> [TEKS BACAAN]:
----

PENGHUJUNG Ramadan telah tiba. Begitu banyak kesan baik yang tertoreh. Dan hanya ada di Ramadan.
Antara suka dan duka kini bercampur. Suka karena Hari Raya Idul Fitri akan tiba. Dan duka karena bulan penuh berkah tak akan lagi bersama kita.
Begitu banyak kenikmatan dan keberkahan selama Ramadan. Sebuah keberkahan yang hanya ada di bulan Al-Qur’an ini.
Bayangkan, hanya di Ramadan kita mampu shalat sunnah sebanyak hingga 23 rakaat dalam satu malam. Bahkan usai sebelum jam 9 malam.
Bukan hanya orang dewasa. Lansia dan anak-anak pun ikut menunaikan shalat tarawih itu. Sekali lagi, di bulan mana selain Ramadan, kita mampu beribadah sehebat itu.
Begitu pun dengan tilawah Al-Qur’an. Hanya di bulan ini kita mampu mengkhatamkan bacaan Qur’an hingga berkali-kali dalam sebulan. Suatu hal yang begitu berat di bulan lain.
Dan, hanya di bulan Ramadan, kita mampu berpuasa sebulan penuh. Begitu pun dengan anggota keluarga, termasuk anak-anak.
Jam tiga dini hari ibu-ibu sudah sibuk di dapur. Mereka menyiapkan penganan untuk sahur. Ala kadarnya, apa adanya. Dan penganan itu akhirnya dinikmati seluruh keluarga.
Hanya di bulan Ramadan, keluarga bisa berkumpul dalam makan bersama. Saat sahur dan berbuka. Suatu hal yang begitu sulit terjadi di bulan-bulan lain.
Hanya di bulan Ramadan pula, ada sensasi wisata religi yang dilakukan bersama-sama. Yaitu, saat dalam perjalanan menuju kampung halaman.
Suka dan duka saling berkelindan mengiringi perjalanan. Mulai dari modal yang besar, tenaga yang terkuras, dan ketegangan saat dalam perjalanan.

----

> [ENTRI DATASET]:
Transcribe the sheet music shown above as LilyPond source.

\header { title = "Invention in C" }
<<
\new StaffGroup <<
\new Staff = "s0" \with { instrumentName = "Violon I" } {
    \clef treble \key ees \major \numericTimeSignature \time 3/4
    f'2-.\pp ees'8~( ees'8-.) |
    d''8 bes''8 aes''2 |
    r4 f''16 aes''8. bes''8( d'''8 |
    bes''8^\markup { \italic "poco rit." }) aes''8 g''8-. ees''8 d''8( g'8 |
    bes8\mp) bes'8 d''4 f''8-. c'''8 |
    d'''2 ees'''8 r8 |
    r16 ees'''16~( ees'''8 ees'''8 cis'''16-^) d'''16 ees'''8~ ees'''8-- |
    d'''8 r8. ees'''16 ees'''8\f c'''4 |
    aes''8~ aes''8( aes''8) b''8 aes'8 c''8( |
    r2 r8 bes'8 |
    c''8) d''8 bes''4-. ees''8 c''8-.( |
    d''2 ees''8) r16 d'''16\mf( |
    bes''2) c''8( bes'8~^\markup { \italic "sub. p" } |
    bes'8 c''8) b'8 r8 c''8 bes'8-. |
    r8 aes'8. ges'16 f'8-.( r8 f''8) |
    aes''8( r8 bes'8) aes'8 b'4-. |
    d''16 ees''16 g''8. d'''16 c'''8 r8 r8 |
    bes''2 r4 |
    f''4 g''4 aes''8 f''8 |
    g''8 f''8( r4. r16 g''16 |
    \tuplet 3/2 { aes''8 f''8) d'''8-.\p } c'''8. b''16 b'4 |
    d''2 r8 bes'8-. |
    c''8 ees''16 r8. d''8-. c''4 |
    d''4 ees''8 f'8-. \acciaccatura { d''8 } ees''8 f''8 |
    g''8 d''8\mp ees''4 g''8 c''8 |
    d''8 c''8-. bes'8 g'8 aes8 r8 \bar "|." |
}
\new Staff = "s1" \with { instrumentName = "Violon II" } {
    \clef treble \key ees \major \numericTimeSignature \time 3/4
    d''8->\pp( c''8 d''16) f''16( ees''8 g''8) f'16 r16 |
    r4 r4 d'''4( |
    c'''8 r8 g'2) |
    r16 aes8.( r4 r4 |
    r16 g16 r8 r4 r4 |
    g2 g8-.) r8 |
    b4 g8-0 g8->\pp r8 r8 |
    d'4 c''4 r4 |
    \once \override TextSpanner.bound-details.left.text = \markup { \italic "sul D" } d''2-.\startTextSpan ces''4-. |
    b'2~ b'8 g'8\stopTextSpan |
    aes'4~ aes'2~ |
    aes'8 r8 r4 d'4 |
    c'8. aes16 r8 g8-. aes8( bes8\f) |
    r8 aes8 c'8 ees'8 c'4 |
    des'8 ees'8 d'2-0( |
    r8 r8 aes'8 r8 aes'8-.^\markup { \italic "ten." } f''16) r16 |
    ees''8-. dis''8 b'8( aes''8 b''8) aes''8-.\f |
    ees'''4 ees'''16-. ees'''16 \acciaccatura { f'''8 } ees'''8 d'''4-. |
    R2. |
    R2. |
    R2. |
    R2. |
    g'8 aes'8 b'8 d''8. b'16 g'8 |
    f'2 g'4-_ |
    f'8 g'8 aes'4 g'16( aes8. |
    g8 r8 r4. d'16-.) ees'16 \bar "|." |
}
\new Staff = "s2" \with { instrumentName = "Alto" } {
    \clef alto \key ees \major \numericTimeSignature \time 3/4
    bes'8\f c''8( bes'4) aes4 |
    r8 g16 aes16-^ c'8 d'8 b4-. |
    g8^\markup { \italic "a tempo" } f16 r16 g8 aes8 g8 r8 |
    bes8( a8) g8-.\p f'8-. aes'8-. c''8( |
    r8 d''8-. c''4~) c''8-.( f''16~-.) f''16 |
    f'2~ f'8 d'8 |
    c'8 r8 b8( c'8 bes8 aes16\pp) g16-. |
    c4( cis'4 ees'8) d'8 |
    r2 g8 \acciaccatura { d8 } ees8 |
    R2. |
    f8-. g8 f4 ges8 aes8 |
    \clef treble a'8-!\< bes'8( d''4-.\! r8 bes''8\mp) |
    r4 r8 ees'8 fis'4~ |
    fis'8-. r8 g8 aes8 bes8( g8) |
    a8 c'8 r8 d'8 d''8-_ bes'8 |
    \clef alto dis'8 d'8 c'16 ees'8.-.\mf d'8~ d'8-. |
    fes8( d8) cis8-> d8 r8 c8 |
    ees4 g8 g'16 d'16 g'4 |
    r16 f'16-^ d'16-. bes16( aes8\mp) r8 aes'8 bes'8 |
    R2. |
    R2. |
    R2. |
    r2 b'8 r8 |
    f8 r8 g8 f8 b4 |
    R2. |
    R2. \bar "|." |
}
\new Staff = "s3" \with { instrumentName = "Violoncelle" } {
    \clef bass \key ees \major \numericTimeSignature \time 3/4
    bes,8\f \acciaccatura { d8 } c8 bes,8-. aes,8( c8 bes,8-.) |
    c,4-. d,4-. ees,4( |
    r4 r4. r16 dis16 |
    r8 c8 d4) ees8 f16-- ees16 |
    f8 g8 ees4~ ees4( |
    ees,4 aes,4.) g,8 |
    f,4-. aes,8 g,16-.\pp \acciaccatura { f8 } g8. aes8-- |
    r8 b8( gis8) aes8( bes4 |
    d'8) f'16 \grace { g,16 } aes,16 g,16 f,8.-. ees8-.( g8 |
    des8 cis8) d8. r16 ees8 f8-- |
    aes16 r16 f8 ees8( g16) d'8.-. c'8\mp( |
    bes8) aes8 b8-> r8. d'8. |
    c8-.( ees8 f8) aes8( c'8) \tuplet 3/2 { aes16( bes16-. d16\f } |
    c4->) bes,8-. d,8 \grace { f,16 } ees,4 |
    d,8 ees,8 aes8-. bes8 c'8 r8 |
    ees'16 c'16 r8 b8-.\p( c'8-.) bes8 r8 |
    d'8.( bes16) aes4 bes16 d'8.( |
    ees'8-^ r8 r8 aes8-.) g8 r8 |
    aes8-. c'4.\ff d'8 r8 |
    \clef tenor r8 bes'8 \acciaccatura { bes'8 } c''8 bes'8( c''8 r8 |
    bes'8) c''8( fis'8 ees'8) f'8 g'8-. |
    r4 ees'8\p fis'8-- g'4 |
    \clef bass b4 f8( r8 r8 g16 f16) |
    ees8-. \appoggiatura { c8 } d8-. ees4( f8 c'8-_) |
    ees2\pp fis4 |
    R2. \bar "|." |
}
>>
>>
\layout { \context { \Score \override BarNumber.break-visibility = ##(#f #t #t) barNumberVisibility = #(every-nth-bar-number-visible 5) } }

----

> [TUGAS LATIHAN]:
#1 Salin kata demi kata bagian teks tentang penghujung Ramadan, mulai dari "Begitu banyak kenikmatan" sampai "dinikmati seluruh keluarga.".
#2 Lanjutkan teks tentang penghujung Ramadan, dimulai setelah kalimat terakhir yang ditampilkan.

> [JAWABAN]:
#1
Begitu banyak kenikmatan dan keberkahan selama Ramadan. Sebuah keberkahan yang hanya ada di bulan Al-Qur’an ini.
Bayangkan, hanya di Ramadan kita mampu shalat sunnah sebanyak hingga 23 rakaat dalam satu malam. Bahkan usai sebelum jam 9 malam.
Bukan hanya orang dewasa. Lansia dan anak-anak pun ikut menunaikan shalat tarawih itu. Sekali lagi, di bulan mana selain Ramadan, kita mampu beribadah sehebat itu.
Begitu pun dengan tilawah Al-Qur’an. Hanya di bulan ini kita mampu mengkhatamkan bacaan Qur’an hingga berkali-kali dalam sebulan. Suatu hal yang begitu berat di bulan lain.
Dan, hanya di bulan Ramadan, kita mampu berpuasa sebulan penuh. Begitu pun dengan anggota keluarga, termasuk anak-anak.
Jam tiga dini hari ibu-ibu sudah sibuk di dapur. Mereka menyiapkan penganan untuk sahur. Ala kadarnya, apa adanya. Dan penganan itu akhirnya dinikmati seluruh keluarga.

#2
Namun begitu, kegembiraannya pun tak kurang. Ada bahagia ketika berjumpa sanak kerabat di kampung halaman. Bisa kembali mencium tangan ayah ibu, memeluk mereka, dan menyaksikan dari dekat rekah senyum bahagia mereka.
Drama pulang kampung yang mengharu biru hati ini mungkin hanya ada di Indonesia. Sebuah khazanah rasa yang sulit terlukiskan dengan kata-kata.
Selama Bulan Ramadan pula, masjid tiba-tiba menjadi lokasi yang menarik untuk dikunjungi. Sebuah pelabuhan jiwa yang begitu menenteramkan. Ada silaturahim dan kebersamaan di sana dengan para tetangga.
Tentu ada yang jauh lebih bernilai dari semua kesan indah itu. Yaitu, rahmat dan ampunan Allah subhanahu wata’ala. Termasuk malam Lailatul Qadar yang tak ada di selain Ramadan.
Ketika kita bersimpuh di atas sajadah kamar rumah kita. Antara bahagia dan sedih bercampur membentuk ungkapan syukur di hadapan Allah Yang Maha Kasih dan Sayang.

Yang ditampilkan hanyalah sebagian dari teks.